▶

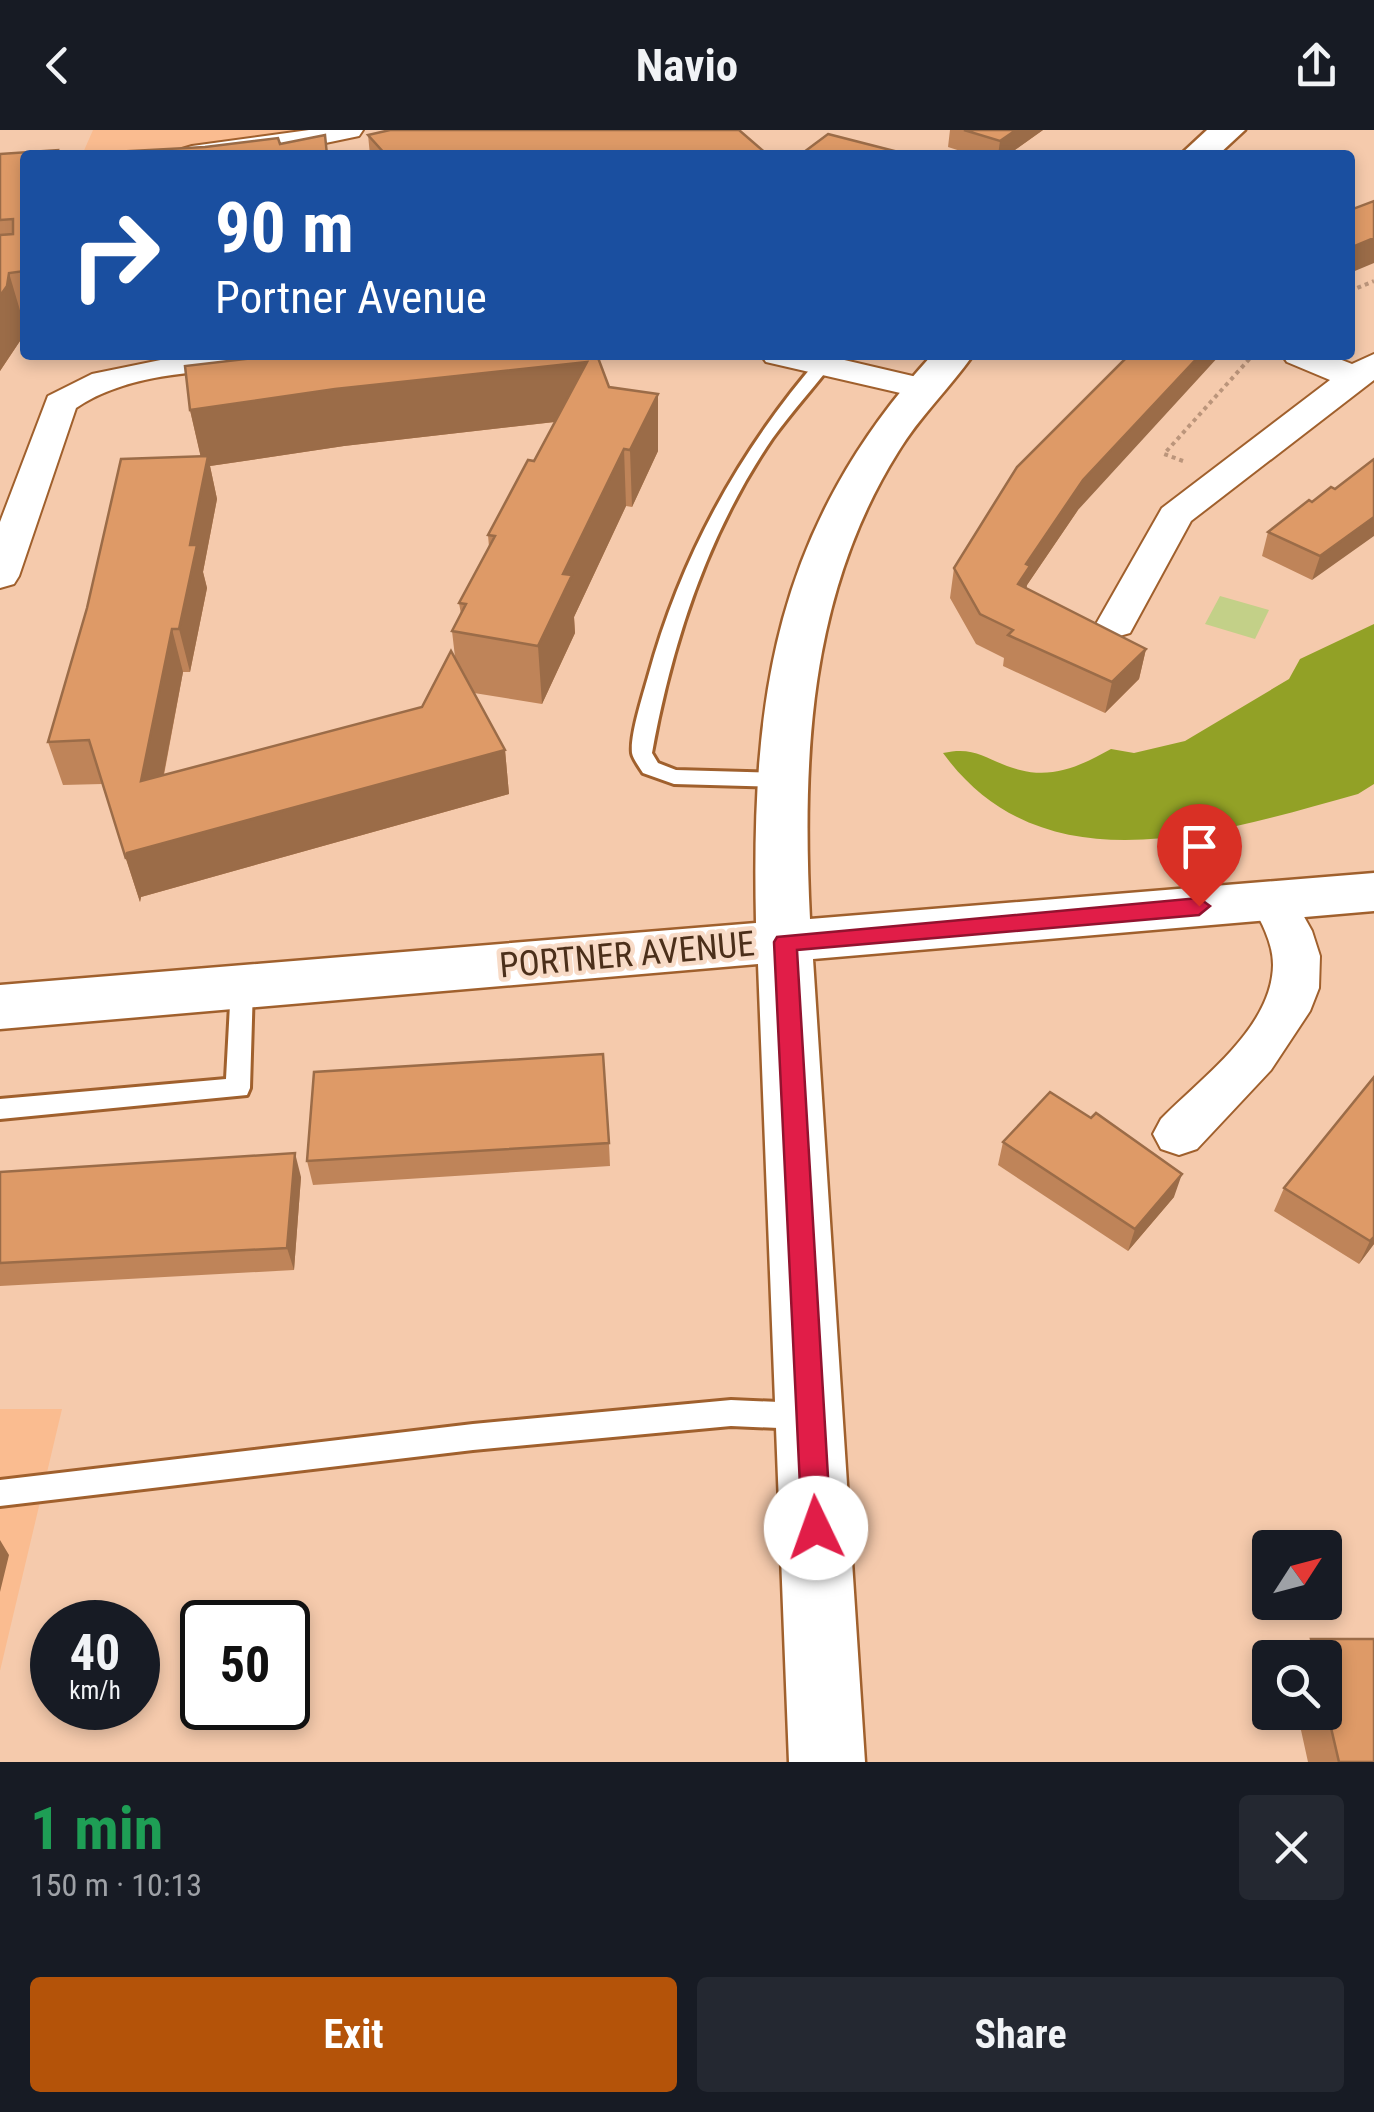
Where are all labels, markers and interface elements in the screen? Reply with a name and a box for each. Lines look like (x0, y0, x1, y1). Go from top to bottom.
icon: back (30, 38, 85, 93)
icon: share (1289, 38, 1344, 93)
text: Navio (636, 39, 738, 92)
text: 90 m (215, 187, 354, 269)
icon: right (50, 190, 180, 320)
text: Portner Avenue (215, 271, 487, 324)
pin (1157, 804, 1242, 907)
icon: arrive (1172, 819, 1227, 874)
street label: PORTNER AVENUE (498, 923, 756, 987)
position arrow (764, 1476, 868, 1580)
north arrow (1252, 1530, 1342, 1620)
map controls (1252, 1530, 1342, 1730)
speed limit sign: 50 (180, 1600, 310, 1730)
text: 40 (70, 1624, 120, 1682)
button: search (1252, 1640, 1342, 1730)
text: km/h (69, 1676, 121, 1705)
text: 1 min (30, 1793, 163, 1864)
button: close (1239, 1795, 1344, 1900)
text: 150 m · 10:13 (30, 1866, 202, 1904)
button: Exit (30, 1977, 677, 2092)
button: Share (697, 1977, 1344, 2092)

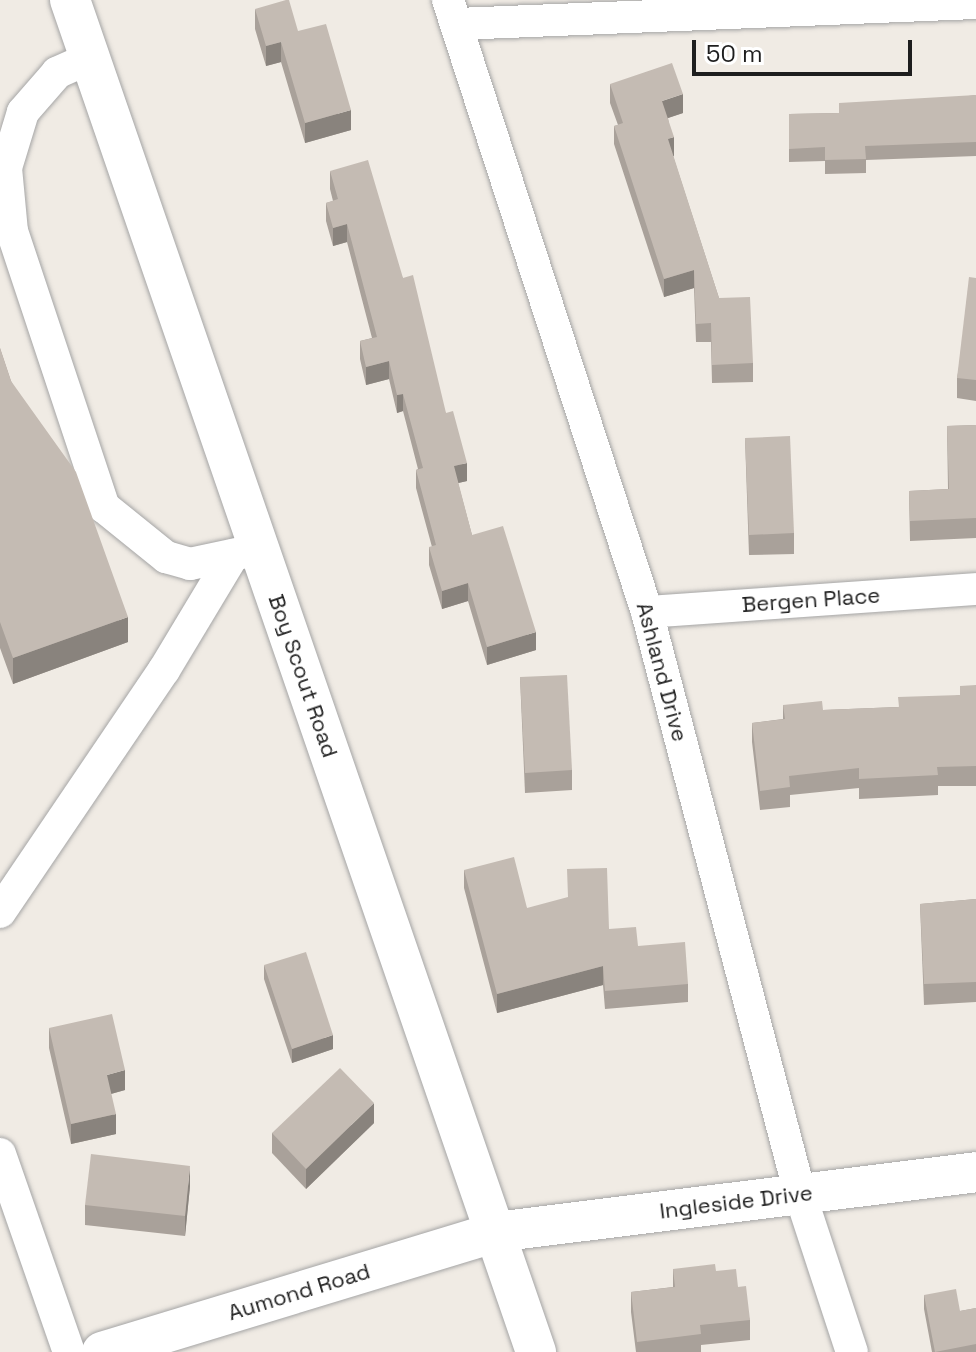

◀

→ Work to complete
Leave out the pictures and return the listing exactly.

→ Written solution
Where are all labels, markers and interface elements in the screen? Reply with a name and a box for each. Lines look like (x0, y0, x1, y1). Go from top to bottom.
icon: back (30, 38, 85, 93)
icon: share (1289, 38, 1344, 93)
text: Navio (636, 39, 738, 92)
text: 90 m (215, 187, 354, 269)
icon: right (50, 190, 180, 320)
text: Portner Avenue (215, 271, 487, 324)
pin (1157, 804, 1242, 907)
icon: arrive (1172, 819, 1227, 874)
street label: PORTNER AVENUE (498, 923, 756, 987)
position arrow (764, 1476, 868, 1580)
north arrow (1252, 1530, 1342, 1620)
map controls (1252, 1530, 1342, 1730)
speed limit sign: 50 (180, 1600, 310, 1730)
text: 40 (70, 1624, 120, 1682)
button: search (1252, 1640, 1342, 1730)
text: km/h (69, 1676, 121, 1705)
text: 1 min (30, 1793, 163, 1864)
button: close (1239, 1795, 1344, 1900)
text: 150 m · 10:13 (30, 1866, 202, 1904)
button: Exit (30, 1977, 677, 2092)
button: Share (697, 1977, 1344, 2092)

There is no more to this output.